◆ What to do
The records below are made of lines; count those holding the word "tail" and give the number only.

+ + + + +

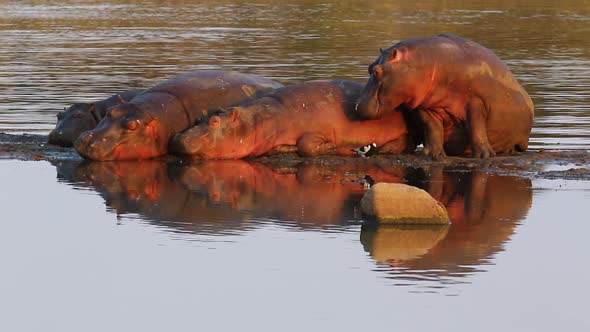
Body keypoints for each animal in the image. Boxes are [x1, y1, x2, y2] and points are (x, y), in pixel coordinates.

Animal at [356, 32, 536, 160]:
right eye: (369, 67)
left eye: (376, 71)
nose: (357, 106)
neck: (421, 63)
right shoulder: (423, 105)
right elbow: (432, 127)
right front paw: (431, 155)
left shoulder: (475, 101)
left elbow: (476, 126)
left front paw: (483, 156)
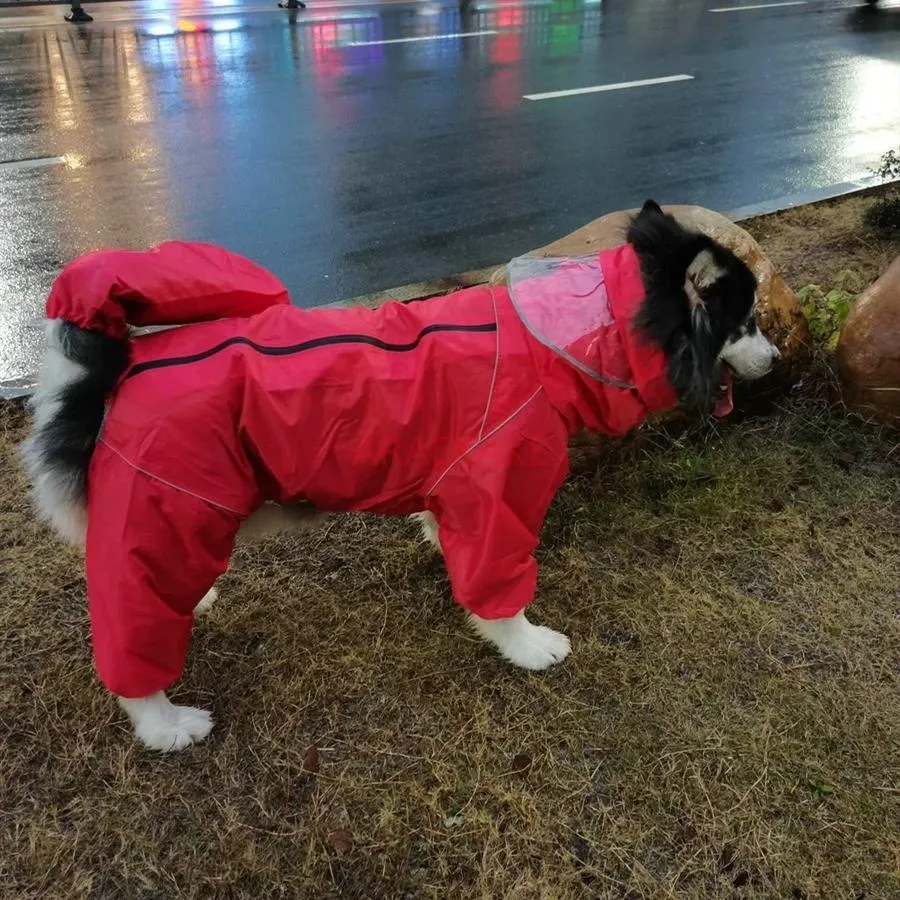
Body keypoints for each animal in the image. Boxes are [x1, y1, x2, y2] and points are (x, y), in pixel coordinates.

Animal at [21, 202, 780, 752]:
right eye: (744, 322)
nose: (776, 359)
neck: (559, 339)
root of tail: (114, 371)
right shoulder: (497, 491)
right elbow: (499, 592)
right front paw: (527, 646)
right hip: (165, 509)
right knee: (132, 650)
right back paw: (165, 724)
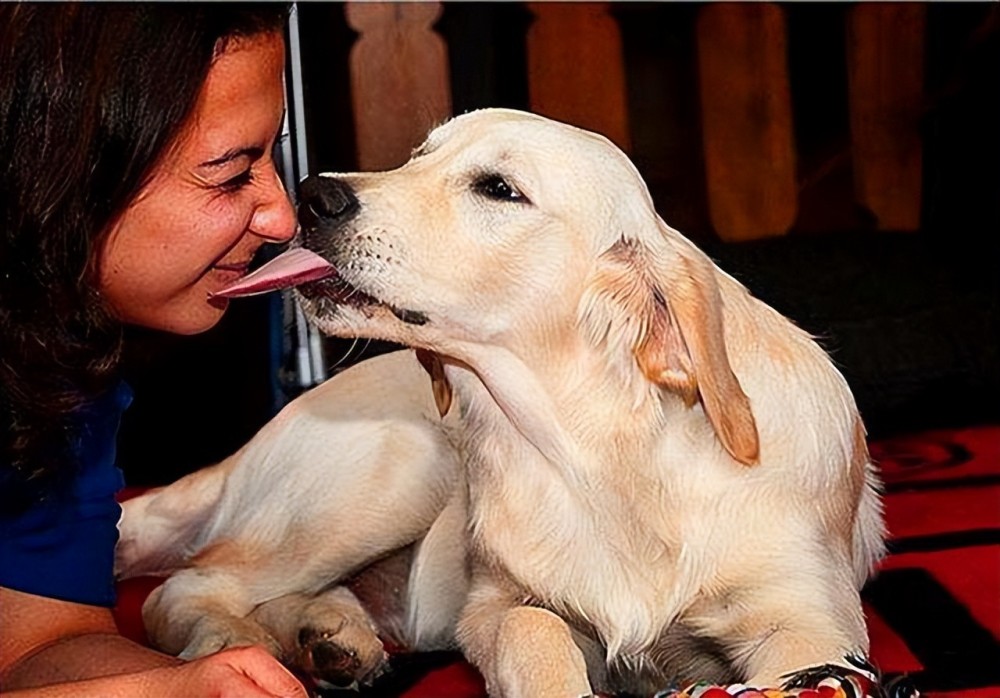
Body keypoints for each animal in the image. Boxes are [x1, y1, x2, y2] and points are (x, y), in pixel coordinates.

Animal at [117, 106, 884, 692]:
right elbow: (532, 629)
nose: (312, 195)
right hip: (396, 470)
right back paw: (232, 649)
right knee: (184, 588)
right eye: (418, 157)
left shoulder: (812, 623)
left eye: (498, 188)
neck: (602, 455)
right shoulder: (493, 607)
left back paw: (330, 636)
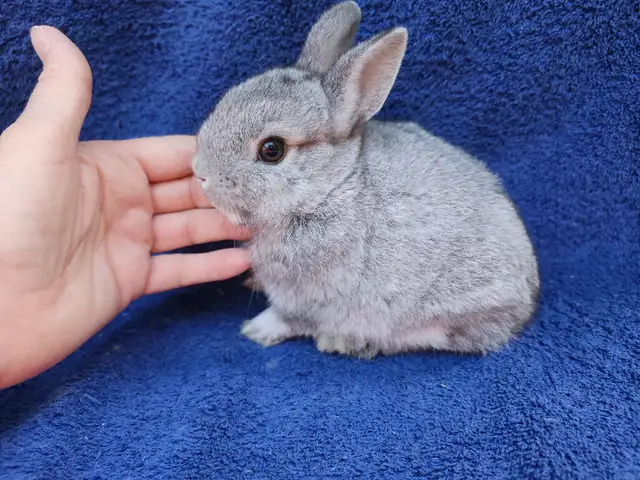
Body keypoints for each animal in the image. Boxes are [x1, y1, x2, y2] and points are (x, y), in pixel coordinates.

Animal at [192, 1, 540, 358]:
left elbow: (288, 319)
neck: (331, 187)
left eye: (271, 150)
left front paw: (256, 330)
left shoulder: (308, 297)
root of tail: (527, 304)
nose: (200, 172)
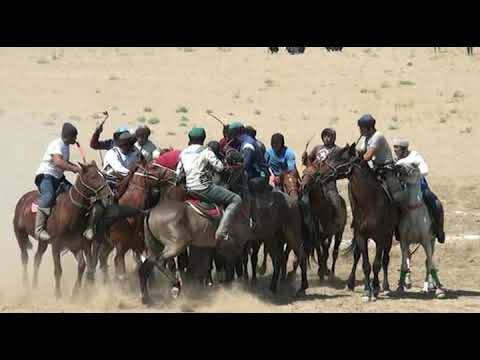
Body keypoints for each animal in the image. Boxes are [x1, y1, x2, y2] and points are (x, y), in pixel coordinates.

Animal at [12, 163, 113, 298]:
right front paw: (58, 294)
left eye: (102, 175)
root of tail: (23, 200)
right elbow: (58, 270)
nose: (109, 196)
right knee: (24, 257)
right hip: (20, 234)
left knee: (37, 259)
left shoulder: (76, 244)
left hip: (43, 242)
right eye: (93, 177)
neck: (71, 212)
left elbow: (82, 265)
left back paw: (35, 286)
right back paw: (26, 285)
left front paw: (75, 293)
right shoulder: (56, 245)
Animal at [328, 145, 400, 302]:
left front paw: (376, 288)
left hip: (388, 237)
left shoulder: (381, 238)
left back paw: (385, 286)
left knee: (385, 260)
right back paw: (351, 283)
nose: (319, 170)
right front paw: (367, 291)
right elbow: (366, 265)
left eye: (340, 158)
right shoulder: (361, 236)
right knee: (357, 255)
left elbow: (377, 264)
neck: (370, 202)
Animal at [396, 163, 444, 298]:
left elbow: (430, 264)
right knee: (409, 258)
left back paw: (429, 286)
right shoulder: (404, 241)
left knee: (428, 262)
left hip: (433, 242)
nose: (398, 167)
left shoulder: (426, 241)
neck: (414, 211)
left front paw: (439, 290)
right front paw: (400, 287)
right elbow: (403, 264)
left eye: (413, 165)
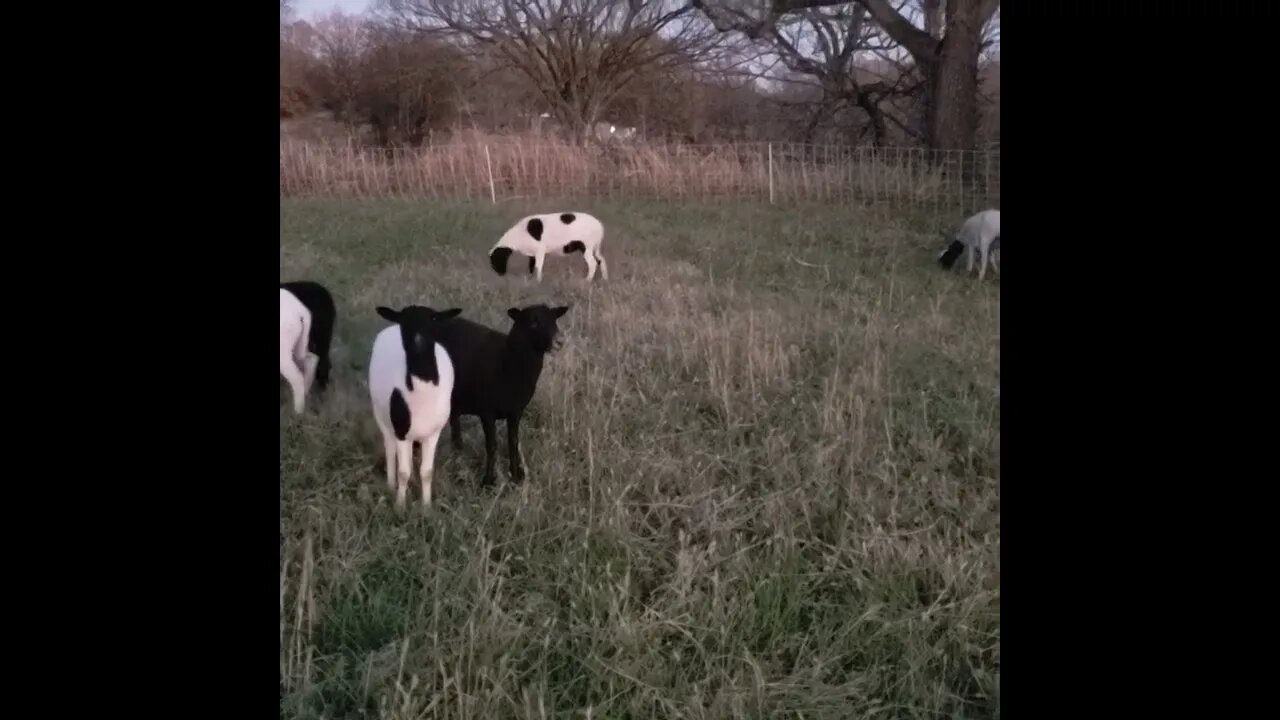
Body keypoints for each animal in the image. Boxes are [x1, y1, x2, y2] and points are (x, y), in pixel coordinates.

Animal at [368, 302, 463, 509]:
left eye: (433, 319)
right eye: (405, 323)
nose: (418, 344)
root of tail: (390, 328)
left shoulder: (433, 433)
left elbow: (426, 471)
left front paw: (426, 506)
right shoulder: (401, 431)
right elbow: (404, 471)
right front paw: (400, 505)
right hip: (382, 416)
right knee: (390, 450)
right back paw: (391, 484)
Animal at [435, 299, 570, 484]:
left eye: (555, 319)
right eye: (533, 322)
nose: (559, 341)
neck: (507, 361)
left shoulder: (515, 412)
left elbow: (512, 443)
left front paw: (515, 476)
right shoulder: (487, 412)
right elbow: (492, 446)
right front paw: (488, 481)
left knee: (454, 420)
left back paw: (458, 451)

+ + + + +

◆ Final answer
4